Recognizing the Fair Value of Options Would Not Change the Economic Fundamentals for Any Business

Cash flows available to conduct operations will not be affected by the form of accounting disclosure in financial statements. Customers, product markets, and competition will be unchanged. Small and large businesses will face the same labor market conditions, and they will have the same tools available to attract highly productive labor. In fact, the underlying financial facts will be precisely the same for all businesses after any new accounting standard is adopted.

Thus, the channel for any possible real economic effect would be a change in investors' valuation of businesses. For savvy investors and most firms, expensing would provide no new information and, therefore, no change in value. That situation exists because the current standard requires firms to calculate and disclose, in audited notes, the fair value of the options granted and the effect that recognizing them as an expense would have on reported net income. For those investors willing to refer to that disclosure, information required by the proposed standard is already available. Expensing would only make that information more easily accessible and broadly available. Nonetheless, it has been argued that there will be a significant decline in the prices of stocks as a result of expensing. The experience of companies that have already begun to expense options in the United States, Canada, and the European Union argues against any significant overall effect.

Another concern has focused primarily on businesses too small to be tracked by market analysts.
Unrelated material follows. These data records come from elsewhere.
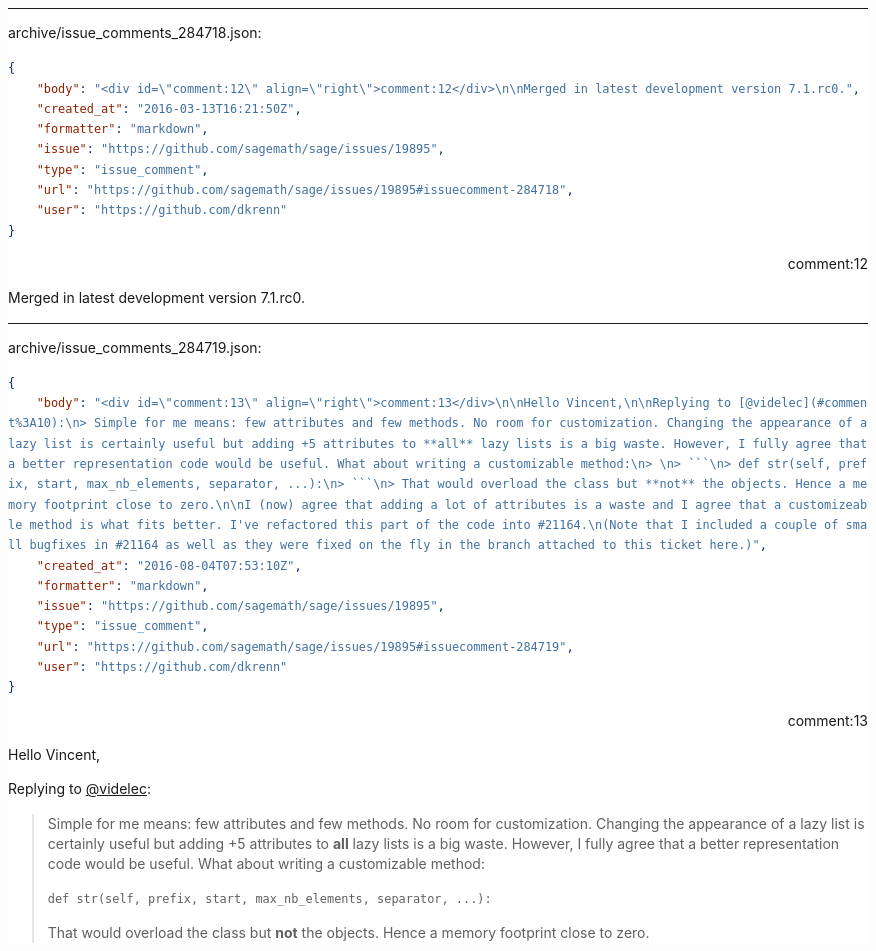


---

archive/issue_comments_284718.json:
```json
{
    "body": "<div id=\"comment:12\" align=\"right\">comment:12</div>\n\nMerged in latest development version 7.1.rc0.",
    "created_at": "2016-03-13T16:21:50Z",
    "formatter": "markdown",
    "issue": "https://github.com/sagemath/sage/issues/19895",
    "type": "issue_comment",
    "url": "https://github.com/sagemath/sage/issues/19895#issuecomment-284718",
    "user": "https://github.com/dkrenn"
}
```

<div id="comment:12" align="right">comment:12</div>

Merged in latest development version 7.1.rc0.



---

archive/issue_comments_284719.json:
```json
{
    "body": "<div id=\"comment:13\" align=\"right\">comment:13</div>\n\nHello Vincent,\n\nReplying to [@videlec](#comment%3A10):\n> Simple for me means: few attributes and few methods. No room for customization. Changing the appearance of a lazy list is certainly useful but adding +5 attributes to **all** lazy lists is a big waste. However, I fully agree that a better representation code would be useful. What about writing a customizable method:\n> \n> ```\n> def str(self, prefix, start, max_nb_elements, separator, ...):\n> ```\n> That would overload the class but **not** the objects. Hence a memory footprint close to zero.\n\nI (now) agree that adding a lot of attributes is a waste and I agree that a customizeable method is what fits better. I've refactored this part of the code into #21164.\n(Note that I included a couple of small bugfixes in #21164 as well as they were fixed on the fly in the branch attached to this ticket here.)",
    "created_at": "2016-08-04T07:53:10Z",
    "formatter": "markdown",
    "issue": "https://github.com/sagemath/sage/issues/19895",
    "type": "issue_comment",
    "url": "https://github.com/sagemath/sage/issues/19895#issuecomment-284719",
    "user": "https://github.com/dkrenn"
}
```

<div id="comment:13" align="right">comment:13</div>

Hello Vincent,

Replying to [@videlec](#comment%3A10):
> Simple for me means: few attributes and few methods. No room for customization. Changing the appearance of a lazy list is certainly useful but adding +5 attributes to **all** lazy lists is a big waste. However, I fully agree that a better representation code would be useful. What about writing a customizable method:
> 
> ```
> def str(self, prefix, start, max_nb_elements, separator, ...):
> ```
> That would overload the class but **not** the objects. Hence a memory footprint close to zero.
The belief that expensing employee stock options will reduce their stock prices has prompted some businesses to declare that they will stop granting options rather than recognize the expense, regardless of the benefit of the options to the firms or to their employees. The economic importance of entrepreneurial firms and the informed nature of these reports suggest that they be taken seriously. Perhaps investors in some firms would be surprised to discover the effect of options on earnings. Such businesses would suffer a decline in stock prices and an increase in the cost of equity capital, with potentially sizable near-term losses for managers and employees. But in the same way that some businesses might have been relatively overvalued as a result of understated compensation costs, other firms have been relatively undervalued. The latter would enjoy an increase in stock prices as a result of the accounting change, permitting near-term expansion of markets and employment. Therefore, the effect overall would be smaller than for any single firm.

Such dynamics reflect the fact that improved information and valuation would tend to divert new investment from firms with less productive opportunities toward others with more productive ones. That is, a potential economic benefit for the economy as a whole from the proposed accounting standard would be to increase the flow of capital to those businesses that could use it more productively, as indicated by their higher net income.

This completes my statement, Madam Chair, but if I may, I would like to submit the CBO report on this topic for possible inclusion in the record.


1.  Congressional Budget Office, Accounting for Employee Stock Options (April 2004).
2.  Financial Accounting Standards Board, Proposed Statement of Financial Accounting Standards: Share-Based Payment (No. 1102-100, an amendment of FASB Statements in No. 123 and 95), March 31, 2004, available at www.fasb.org/draft/ed_intropg_share-based_payment.shtml.